When practicing your English, this means seeing that, beyond language, the other person has something interesting to bring you and that the two of you, together, create a unique combination. Seeking to cooperate creatively is a great way to truly get to learn from the other person and — also! — really have a lot of fun. If the both of you value what is going on, your interaction, and are genuine about it, that’s when the magic begins. It is also a fruit of the 5th habit, which worked as a seed.
For example, picture yourself having a lot of fun with people you meet in English, be it at work, going out or whatever the setting. When you bring something to the other person and the other person brings something to you, something starts to happen. You build and grow on each other. This is what makes meeting new people so interesting.

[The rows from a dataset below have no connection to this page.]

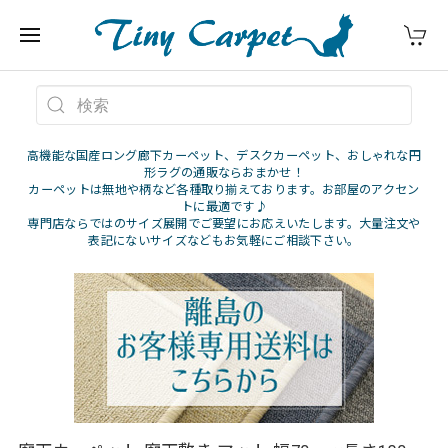
高機能な国産ロング廊下カーペット、デスクカーペット、おしゃれな円
形ラグの通販ならおまかせ！
カーペットは無地や柄など各種取り揃えております。お部屋のアクセン
トに最適です♪
専門店ならではのサイズ展開でご要望にお応えいたします。大量注文や
表記にないサイズなどもお気軽にご相談下さい。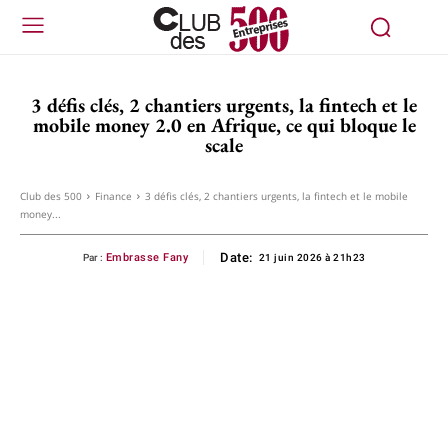
3 défis clés, 2 chantiers urgents, la fintech et le
mobile money 2.0 en Afrique, ce qui bloque le
scale
Club des 500
Finance
3 défis clés, 2 chantiers urgents, la fintech et le mobile
money...
Date:
Embrasse Fany
Par :
21 juin 2026 à 21h23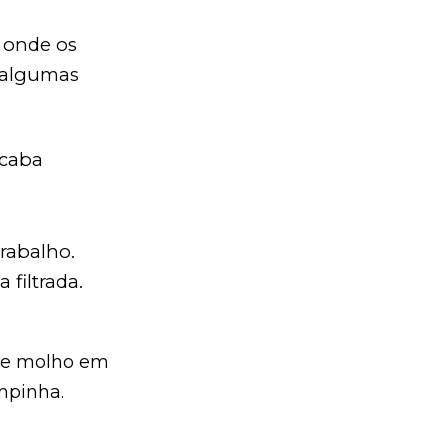
, onde os
e algumas
acaba
trabalho.
 filtrada.
r de molho em
impinha.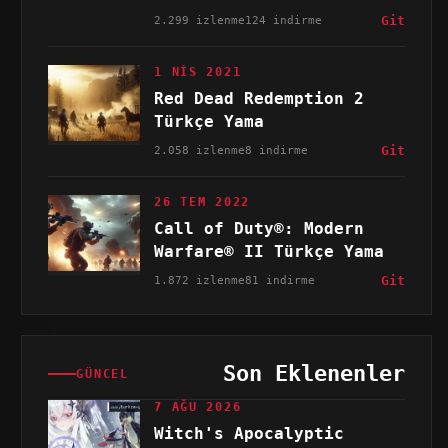
2.299 izlenme
124 indirme
Git
1 NIS 2021
Red Dead Redemption 2
Türkçe Yama
2.058 izlenme
8 indirme
Git
26 TEM 2022
Call of Duty®: Modern
Warfare® II Türkçe Yama
1.872 izlenme
81 indirme
Git
Son Eklenenler
GÜNCEL
7 AĞU 2026
Witch's Apocalyptic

It has an impact on your language skills, as illustrated by the fact that friends often use the same expressions. For your English, as you become more able to understand and even expect people’s words, you also get proof that you really got into the language, which is pretty good for your self-esteem and intimacy with English.
In a few words, synergize, “cooperate creatively”, with others because it’s both fun and enriching.
Habit 7 — Sharpen the Saw
Renew yourself. Applied to learning English, it means two things.
First, take some time off once in a while. This is a tricky part as language in general does not really require us to take time off. Language is such a deep part of our nature that it is with us pretty much 24/7 — in our dreams, for example, meanwhile sleep is like the ultimate time off. However, sometimes, we need to give things a rest, so as to be able to come back to them with a fresh mind and renewed enthusiasm. So, quite simply: when you are totally fed up with the language, give it a rest and come back to it a couple of days later. There is an extra trick with languages: if you do not use it, you lose it. (This is even true of our mother tongue.) As such, keep the break to a minimal — no more than a week. Also, see what you are actually growing bored of. Usually, it is studying that is starting to bore you, while practicing is still a lot of fun. So balance the two and keep in mind that the ultimate goal is to practice… not study :-)
Second, look for novelty, try something new! Man is a creature of habits and we need to change those regularly. If you grow a little annoyed with your English, because it seems too repetitive, try different ways to practice. Novelty is one of the greatest pleasures of life and speaking English opens many new doors to you: so go down the yellow brick road and see what is at the end of the rainbow!